• [YOUR TASK] Can you write out the whole listing exactly?

• [DATA FOR THIS EXERCISE]
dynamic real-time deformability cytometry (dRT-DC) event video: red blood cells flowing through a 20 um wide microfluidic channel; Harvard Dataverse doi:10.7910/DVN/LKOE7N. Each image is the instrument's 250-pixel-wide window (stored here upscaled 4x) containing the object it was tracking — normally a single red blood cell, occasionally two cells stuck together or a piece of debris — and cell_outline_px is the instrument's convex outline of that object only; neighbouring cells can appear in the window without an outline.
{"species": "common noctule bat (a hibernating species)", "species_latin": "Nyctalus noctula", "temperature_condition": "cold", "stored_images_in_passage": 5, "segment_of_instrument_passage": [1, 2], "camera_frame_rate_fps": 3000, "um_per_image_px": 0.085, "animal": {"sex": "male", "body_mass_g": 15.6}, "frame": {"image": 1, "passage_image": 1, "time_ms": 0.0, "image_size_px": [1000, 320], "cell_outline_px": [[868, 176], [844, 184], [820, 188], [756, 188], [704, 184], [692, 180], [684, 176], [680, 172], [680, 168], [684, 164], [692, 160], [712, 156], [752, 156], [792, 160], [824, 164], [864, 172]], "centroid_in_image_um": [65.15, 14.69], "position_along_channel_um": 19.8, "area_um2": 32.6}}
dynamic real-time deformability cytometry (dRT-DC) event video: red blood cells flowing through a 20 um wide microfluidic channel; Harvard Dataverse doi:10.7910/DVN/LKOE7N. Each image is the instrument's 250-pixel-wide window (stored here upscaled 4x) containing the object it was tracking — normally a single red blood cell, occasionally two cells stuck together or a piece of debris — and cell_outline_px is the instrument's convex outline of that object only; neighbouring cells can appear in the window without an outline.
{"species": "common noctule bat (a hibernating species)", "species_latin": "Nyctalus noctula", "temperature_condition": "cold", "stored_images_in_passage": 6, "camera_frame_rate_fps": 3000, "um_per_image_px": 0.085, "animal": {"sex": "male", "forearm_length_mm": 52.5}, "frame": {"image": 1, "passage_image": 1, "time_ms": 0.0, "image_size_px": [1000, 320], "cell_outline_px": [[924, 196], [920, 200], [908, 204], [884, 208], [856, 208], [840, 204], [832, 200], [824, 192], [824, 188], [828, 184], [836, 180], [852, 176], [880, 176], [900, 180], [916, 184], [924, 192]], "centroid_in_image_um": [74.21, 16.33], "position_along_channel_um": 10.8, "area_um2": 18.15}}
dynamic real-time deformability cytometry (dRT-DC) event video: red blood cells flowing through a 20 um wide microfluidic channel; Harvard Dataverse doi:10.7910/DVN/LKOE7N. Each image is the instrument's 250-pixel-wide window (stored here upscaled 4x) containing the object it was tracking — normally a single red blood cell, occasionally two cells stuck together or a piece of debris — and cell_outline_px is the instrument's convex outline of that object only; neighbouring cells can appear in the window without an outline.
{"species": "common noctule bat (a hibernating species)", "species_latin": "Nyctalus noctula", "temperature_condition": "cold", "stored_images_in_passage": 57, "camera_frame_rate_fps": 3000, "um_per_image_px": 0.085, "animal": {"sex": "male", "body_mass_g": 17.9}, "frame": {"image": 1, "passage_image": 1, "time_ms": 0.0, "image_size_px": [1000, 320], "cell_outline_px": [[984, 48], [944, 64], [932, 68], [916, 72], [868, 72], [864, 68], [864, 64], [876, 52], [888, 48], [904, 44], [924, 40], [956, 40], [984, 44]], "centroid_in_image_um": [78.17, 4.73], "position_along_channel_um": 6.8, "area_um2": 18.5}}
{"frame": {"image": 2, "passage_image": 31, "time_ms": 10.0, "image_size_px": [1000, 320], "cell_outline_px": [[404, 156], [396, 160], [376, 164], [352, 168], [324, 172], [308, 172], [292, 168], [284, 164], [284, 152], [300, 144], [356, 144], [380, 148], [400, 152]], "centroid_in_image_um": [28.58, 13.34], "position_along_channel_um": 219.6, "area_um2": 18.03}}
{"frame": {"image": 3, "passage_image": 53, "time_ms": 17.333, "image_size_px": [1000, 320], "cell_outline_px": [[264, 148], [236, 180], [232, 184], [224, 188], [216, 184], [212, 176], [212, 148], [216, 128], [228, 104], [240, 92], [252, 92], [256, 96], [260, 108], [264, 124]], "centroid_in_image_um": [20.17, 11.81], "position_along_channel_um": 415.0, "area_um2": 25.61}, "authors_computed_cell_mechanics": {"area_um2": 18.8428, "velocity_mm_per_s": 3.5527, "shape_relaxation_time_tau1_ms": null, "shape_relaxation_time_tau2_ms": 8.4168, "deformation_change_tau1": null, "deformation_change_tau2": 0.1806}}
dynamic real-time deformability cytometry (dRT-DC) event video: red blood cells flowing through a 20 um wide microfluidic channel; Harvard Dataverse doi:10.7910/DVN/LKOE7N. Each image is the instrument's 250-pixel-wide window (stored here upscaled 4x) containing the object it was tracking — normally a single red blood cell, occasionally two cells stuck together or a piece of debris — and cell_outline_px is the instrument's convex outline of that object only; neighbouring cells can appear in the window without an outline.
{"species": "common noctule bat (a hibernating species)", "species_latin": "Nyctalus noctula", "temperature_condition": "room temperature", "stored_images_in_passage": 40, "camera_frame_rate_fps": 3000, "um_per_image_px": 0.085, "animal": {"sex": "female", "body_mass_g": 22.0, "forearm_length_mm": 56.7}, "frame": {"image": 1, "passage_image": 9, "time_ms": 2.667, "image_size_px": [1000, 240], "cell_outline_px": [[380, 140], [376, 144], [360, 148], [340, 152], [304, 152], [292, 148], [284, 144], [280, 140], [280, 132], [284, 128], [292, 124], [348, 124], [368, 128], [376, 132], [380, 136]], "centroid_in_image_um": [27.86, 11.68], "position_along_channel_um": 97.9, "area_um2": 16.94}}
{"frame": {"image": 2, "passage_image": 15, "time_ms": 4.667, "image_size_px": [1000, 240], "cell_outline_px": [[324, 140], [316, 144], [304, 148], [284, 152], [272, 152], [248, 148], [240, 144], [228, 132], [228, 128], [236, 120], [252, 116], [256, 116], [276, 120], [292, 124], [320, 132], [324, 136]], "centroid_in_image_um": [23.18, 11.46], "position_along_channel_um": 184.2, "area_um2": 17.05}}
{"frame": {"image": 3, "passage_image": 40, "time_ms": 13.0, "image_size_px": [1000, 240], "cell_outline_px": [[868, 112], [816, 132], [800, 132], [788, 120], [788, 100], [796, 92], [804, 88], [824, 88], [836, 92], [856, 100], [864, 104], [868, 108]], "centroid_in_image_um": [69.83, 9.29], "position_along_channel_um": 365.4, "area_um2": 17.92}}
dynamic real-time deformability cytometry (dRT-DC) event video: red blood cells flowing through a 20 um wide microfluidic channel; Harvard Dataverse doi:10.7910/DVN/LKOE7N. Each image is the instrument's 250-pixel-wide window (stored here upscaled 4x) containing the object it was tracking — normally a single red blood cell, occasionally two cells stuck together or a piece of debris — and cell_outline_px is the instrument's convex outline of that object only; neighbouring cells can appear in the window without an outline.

• [RIGHT ANSWER]
dynamic real-time deformability cytometry (dRT-DC) event video: red blood cells flowing through a 20 um wide microfluidic channel; Harvard Dataverse doi:10.7910/DVN/LKOE7N. Each image is the instrument's 250-pixel-wide window (stored here upscaled 4x) containing the object it was tracking — normally a single red blood cell, occasionally two cells stuck together or a piece of debris — and cell_outline_px is the instrument's convex outline of that object only; neighbouring cells can appear in the window without an outline.
{"species": "common noctule bat (a hibernating species)", "species_latin": "Nyctalus noctula", "temperature_condition": "cold", "stored_images_in_passage": 5, "segment_of_instrument_passage": [1, 2], "camera_frame_rate_fps": 3000, "um_per_image_px": 0.085, "animal": {"sex": "male", "body_mass_g": 15.6}, "frame": {"image": 1, "passage_image": 1, "time_ms": 0.0, "image_size_px": [1000, 320], "cell_outline_px": [[868, 176], [844, 184], [820, 188], [756, 188], [704, 184], [692, 180], [684, 176], [680, 172], [680, 168], [684, 164], [692, 160], [712, 156], [752, 156], [792, 160], [824, 164], [864, 172]], "centroid_in_image_um": [65.15, 14.69], "position_along_channel_um": 19.8, "area_um2": 32.6}}
dynamic real-time deformability cytometry (dRT-DC) event video: red blood cells flowing through a 20 um wide microfluidic channel; Harvard Dataverse doi:10.7910/DVN/LKOE7N. Each image is the instrument's 250-pixel-wide window (stored here upscaled 4x) containing the object it was tracking — normally a single red blood cell, occasionally two cells stuck together or a piece of debris — and cell_outline_px is the instrument's convex outline of that object only; neighbouring cells can appear in the window without an outline.
{"species": "common noctule bat (a hibernating species)", "species_latin": "Nyctalus noctula", "temperature_condition": "cold", "stored_images_in_passage": 6, "camera_frame_rate_fps": 3000, "um_per_image_px": 0.085, "animal": {"sex": "male", "forearm_length_mm": 52.5}, "frame": {"image": 1, "passage_image": 1, "time_ms": 0.0, "image_size_px": [1000, 320], "cell_outline_px": [[924, 196], [920, 200], [908, 204], [884, 208], [856, 208], [840, 204], [832, 200], [824, 192], [824, 188], [828, 184], [836, 180], [852, 176], [880, 176], [900, 180], [916, 184], [924, 192]], "centroid_in_image_um": [74.21, 16.33], "position_along_channel_um": 10.8, "area_um2": 18.15}}
dynamic real-time deformability cytometry (dRT-DC) event video: red blood cells flowing through a 20 um wide microfluidic channel; Harvard Dataverse doi:10.7910/DVN/LKOE7N. Each image is the instrument's 250-pixel-wide window (stored here upscaled 4x) containing the object it was tracking — normally a single red blood cell, occasionally two cells stuck together or a piece of debris — and cell_outline_px is the instrument's convex outline of that object only; neighbouring cells can appear in the window without an outline.
{"species": "common noctule bat (a hibernating species)", "species_latin": "Nyctalus noctula", "temperature_condition": "cold", "stored_images_in_passage": 57, "camera_frame_rate_fps": 3000, "um_per_image_px": 0.085, "animal": {"sex": "male", "body_mass_g": 17.9}, "frame": {"image": 1, "passage_image": 1, "time_ms": 0.0, "image_size_px": [1000, 320], "cell_outline_px": [[984, 48], [944, 64], [932, 68], [916, 72], [868, 72], [864, 68], [864, 64], [876, 52], [888, 48], [904, 44], [924, 40], [956, 40], [984, 44]], "centroid_in_image_um": [78.17, 4.73], "position_along_channel_um": 6.8, "area_um2": 18.5}}
{"frame": {"image": 2, "passage_image": 31, "time_ms": 10.0, "image_size_px": [1000, 320], "cell_outline_px": [[404, 156], [396, 160], [376, 164], [352, 168], [324, 172], [308, 172], [292, 168], [284, 164], [284, 152], [300, 144], [356, 144], [380, 148], [400, 152]], "centroid_in_image_um": [28.58, 13.34], "position_along_channel_um": 219.6, "area_um2": 18.03}}
{"frame": {"image": 3, "passage_image": 53, "time_ms": 17.333, "image_size_px": [1000, 320], "cell_outline_px": [[264, 148], [236, 180], [232, 184], [224, 188], [216, 184], [212, 176], [212, 148], [216, 128], [228, 104], [240, 92], [252, 92], [256, 96], [260, 108], [264, 124]], "centroid_in_image_um": [20.17, 11.81], "position_along_channel_um": 415.0, "area_um2": 25.61}, "authors_computed_cell_mechanics": {"area_um2": 18.8428, "velocity_mm_per_s": 3.5527, "shape_relaxation_time_tau1_ms": null, "shape_relaxation_time_tau2_ms": 8.4168, "deformation_change_tau1": null, "deformation_change_tau2": 0.1806}}
dynamic real-time deformability cytometry (dRT-DC) event video: red blood cells flowing through a 20 um wide microfluidic channel; Harvard Dataverse doi:10.7910/DVN/LKOE7N. Each image is the instrument's 250-pixel-wide window (stored here upscaled 4x) containing the object it was tracking — normally a single red blood cell, occasionally two cells stuck together or a piece of debris — and cell_outline_px is the instrument's convex outline of that object only; neighbouring cells can appear in the window without an outline.
{"species": "common noctule bat (a hibernating species)", "species_latin": "Nyctalus noctula", "temperature_condition": "room temperature", "stored_images_in_passage": 40, "camera_frame_rate_fps": 3000, "um_per_image_px": 0.085, "animal": {"sex": "female", "body_mass_g": 22.0, "forearm_length_mm": 56.7}, "frame": {"image": 1, "passage_image": 9, "time_ms": 2.667, "image_size_px": [1000, 240], "cell_outline_px": [[380, 140], [376, 144], [360, 148], [340, 152], [304, 152], [292, 148], [284, 144], [280, 140], [280, 132], [284, 128], [292, 124], [348, 124], [368, 128], [376, 132], [380, 136]], "centroid_in_image_um": [27.86, 11.68], "position_along_channel_um": 97.9, "area_um2": 16.94}}
{"frame": {"image": 2, "passage_image": 15, "time_ms": 4.667, "image_size_px": [1000, 240], "cell_outline_px": [[324, 140], [316, 144], [304, 148], [284, 152], [272, 152], [248, 148], [240, 144], [228, 132], [228, 128], [236, 120], [252, 116], [256, 116], [276, 120], [292, 124], [320, 132], [324, 136]], "centroid_in_image_um": [23.18, 11.46], "position_along_channel_um": 184.2, "area_um2": 17.05}}
{"frame": {"image": 3, "passage_image": 40, "time_ms": 13.0, "image_size_px": [1000, 240], "cell_outline_px": [[868, 112], [816, 132], [800, 132], [788, 120], [788, 100], [796, 92], [804, 88], [824, 88], [836, 92], [856, 100], [864, 104], [868, 108]], "centroid_in_image_um": [69.83, 9.29], "position_along_channel_um": 365.4, "area_um2": 17.92}}
dynamic real-time deformability cytometry (dRT-DC) event video: red blood cells flowing through a 20 um wide microfluidic channel; Harvard Dataverse doi:10.7910/DVN/LKOE7N. Each image is the instrument's 250-pixel-wide window (stored here upscaled 4x) containing the object it was tracking — normally a single red blood cell, occasionally two cells stuck together or a piece of debris — and cell_outline_px is the instrument's convex outline of that object only; neighbouring cells can appear in the window without an outline.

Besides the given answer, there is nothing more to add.